Следовательно, межимпериалистические противоречия давали на практике знать о себе тогда с силой более значительной, чем противостояние двух общественных систем — социализма и капитализма. Гегемонистские притязания фашистских держав подогревали такие противоречия до взрывоопасной точки.
Это видели, понимали в Лондоне, Париже, Вашингтоне, но в лице в первую очередь Чемберлена считали возможным направить ход событий в такое русло, когда остроту межимпериалистических противоречий можно было притупить активизацией антикоммунистического, антисоветского курса фашистских держав. В Берлине не могли не видеть, почему деятели типа Галифакса столь охотно распространяются о «заслугах фюрера» на поприще антикоммунизма. Не раскрывая окончательно своих карт, там не колебались максимально использовать близорукую веру западных деятелей в то, что Германия сыграет до конца отведенную ей роль «орудия против коммунизма», гарантировав мир Великобритании и Франции.
Отсюда — упор, который делался «умиротворителями» на том, чтобы фюрер не прибегал к военной силе в центре Европы и получил требуемое путем «мирного урегулирования». Для этого в ход пускалось грубое давление на жертву, какую облюбовали нацистские главари. От нее добивались максимальной уступчивости.
И. М. Майский докладывал в Москву, что ставший министром иностранных дел Галифакс почти каждую неделю вызывал к себе чехословацкого посла Масарика и «советовал, указывал, предостерегал, даже грозил, требуя все новых уступок Генлейну» — вожаку распоясавшихся нацистских сторонников среди жителей немецкого происхождения в Чехословакии, большая часть которых населяла Судетскую область.

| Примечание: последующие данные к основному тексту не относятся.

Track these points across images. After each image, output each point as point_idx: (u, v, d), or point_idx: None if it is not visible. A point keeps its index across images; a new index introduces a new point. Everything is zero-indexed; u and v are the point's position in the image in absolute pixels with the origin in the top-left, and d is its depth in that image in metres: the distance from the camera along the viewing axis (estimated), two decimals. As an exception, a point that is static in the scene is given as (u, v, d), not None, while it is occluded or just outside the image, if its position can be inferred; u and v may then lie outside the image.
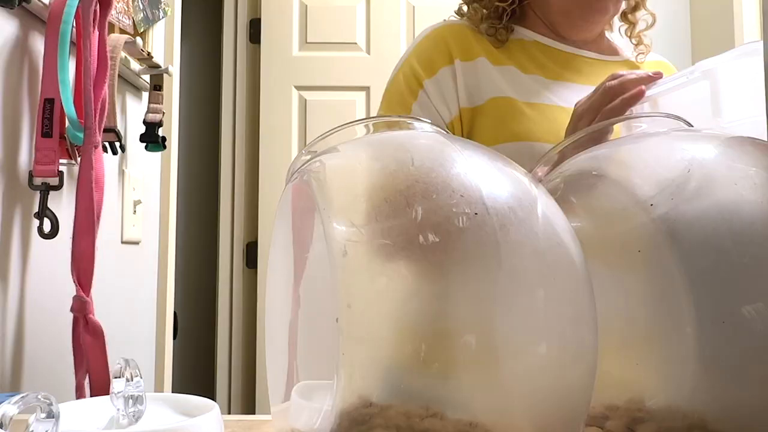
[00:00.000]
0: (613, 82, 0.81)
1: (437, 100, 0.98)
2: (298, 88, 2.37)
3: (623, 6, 1.02)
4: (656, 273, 0.48)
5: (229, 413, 2.27)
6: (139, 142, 1.25)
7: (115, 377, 0.53)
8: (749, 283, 0.45)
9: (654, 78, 0.79)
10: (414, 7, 2.39)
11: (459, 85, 0.98)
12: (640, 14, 1.05)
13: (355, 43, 2.39)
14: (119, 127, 1.08)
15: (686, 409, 0.46)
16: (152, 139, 1.24)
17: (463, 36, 1.01)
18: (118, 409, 0.53)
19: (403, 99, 1.01)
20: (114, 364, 0.55)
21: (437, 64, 0.99)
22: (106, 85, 0.96)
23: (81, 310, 0.87)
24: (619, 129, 0.73)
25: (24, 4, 0.88)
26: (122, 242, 1.26)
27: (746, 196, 0.47)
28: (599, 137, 0.62)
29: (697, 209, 0.48)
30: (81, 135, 0.90)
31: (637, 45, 1.06)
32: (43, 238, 0.90)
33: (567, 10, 1.00)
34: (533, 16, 1.04)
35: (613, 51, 1.06)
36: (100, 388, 0.87)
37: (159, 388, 1.43)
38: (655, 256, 0.48)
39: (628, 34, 1.06)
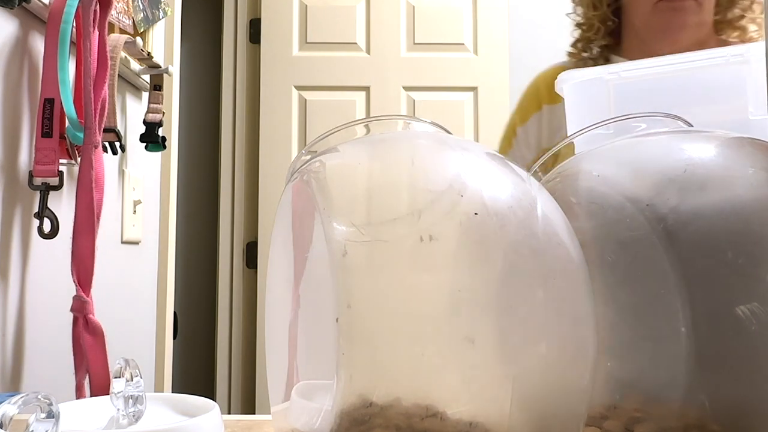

Ее присоединения к Германии требовал Гитлер.
Неудивительно, что нацисты считали возможным говорить с британскими и другими деятелями Запада языком ультиматумов. В депеше из Лондона в Москву от 6 августа приводились подробности шифровки в Форин офис из Берлина, с которой был ознакомлен англичанами Масарик. Он поделился с советским дипломатом информацией о том, как, приняв британского представителя Гендерсона, Риббентроп накричал на него, после чего тот ударил рукой по столу и воскликнул, что не потерпит подобного языка в отношении своего отечества, и выскочил из кабинета, хлопнув дверью.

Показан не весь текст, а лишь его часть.